* _Job_: Return all the entries word for word, minus the pictures.

Collected data

↓↓↓

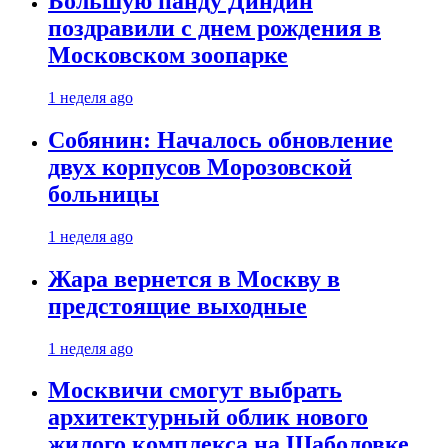
Большую панду Диндин
поздравили с днем рождения в
Московском зоопарке
1 неделя ago
Собянин: Началось обновление
двух корпусов Морозовской
больницы
1 неделя ago
Жара вернется в Москву в
предстоящие выходные
1 неделя ago
Москвичи смогут выбрать
архитектурный облик нового
жилого комплекса на Шаболовке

↑↑↑

* _Worked solution_:
Большую панду Диндин
поздравили с днем рождения в
Московском зоопарке
1 неделя ago
Собянин: Началось обновление
двух корпусов Морозовской
больницы
1 неделя ago
Жара вернется в Москву в
предстоящие выходные
1 неделя ago
Москвичи смогут выбрать
архитектурный облик нового
жилого комплекса на Шаболовке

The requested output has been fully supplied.